Retaining Life Estate in House Placed in ‘Nominee Trust’ Does Not Make House Countable Asset

Massachusetts’ highest court holds that a Medicaid applicant retaining a life estate in a house placed in a “nominee trust” does not make the house a countable asset for Medicaid eligibility purposes. Guilfoil v. Secretary of the Executive Office of Health and Human Services (Mass., No. SJC-12922, Feb. 9, 2021). 

Dorothy Frank transferred her house to a trust that named her children and herself as beneficiaries. She retained a life estate interest in the house, with her children as remainder beneficiaries. According to the trust agreement, the trust can be amended in a writing signed by all the beneficiaries and can be terminated at any time. If the trust is terminated, it will be transferred to the beneficiaries. 
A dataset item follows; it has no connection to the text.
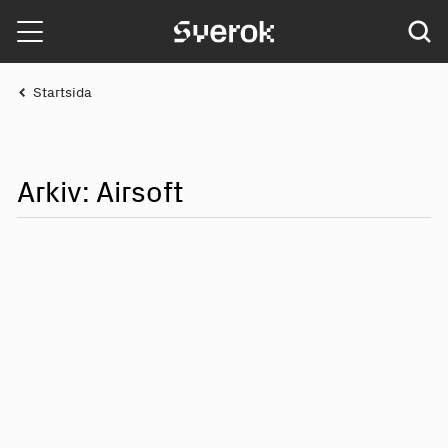
Sverok
Startsida
Arkiv: Airsoft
Ms. Frank moved into a nursing home and applied for MassHealth (Medicaid). The state denied her benefits after determining the house was a countable asset. Ms. Frank appealed, but the state and the trial court agreed that the house was countable. Ms. Frank appealed again, arguing that because the beneficiaries have the right to terminate the trust, the trust is a “nominee trust,” meaning that so MassHealth regulations covering revocable and irrevocable trusts do not apply. 

The Massachusetts Supreme Judicial Court reverses, holding that the house is not a countable asset. The court rules that the trust is a “nominee trust,” not a traditional trust, and because Ms. Frank had no ability to revoke the trust or receive a distribution, the “initial transfer of the remainder interest in the property to her children is the equivalent of an irrevocable gift.” The court further holds that “a life estate does not permit an individual to sell the home and distribute the proceeds,” so Ms. Frank’s life estate is not a countable asset for the purposes of Medicaid eligibility.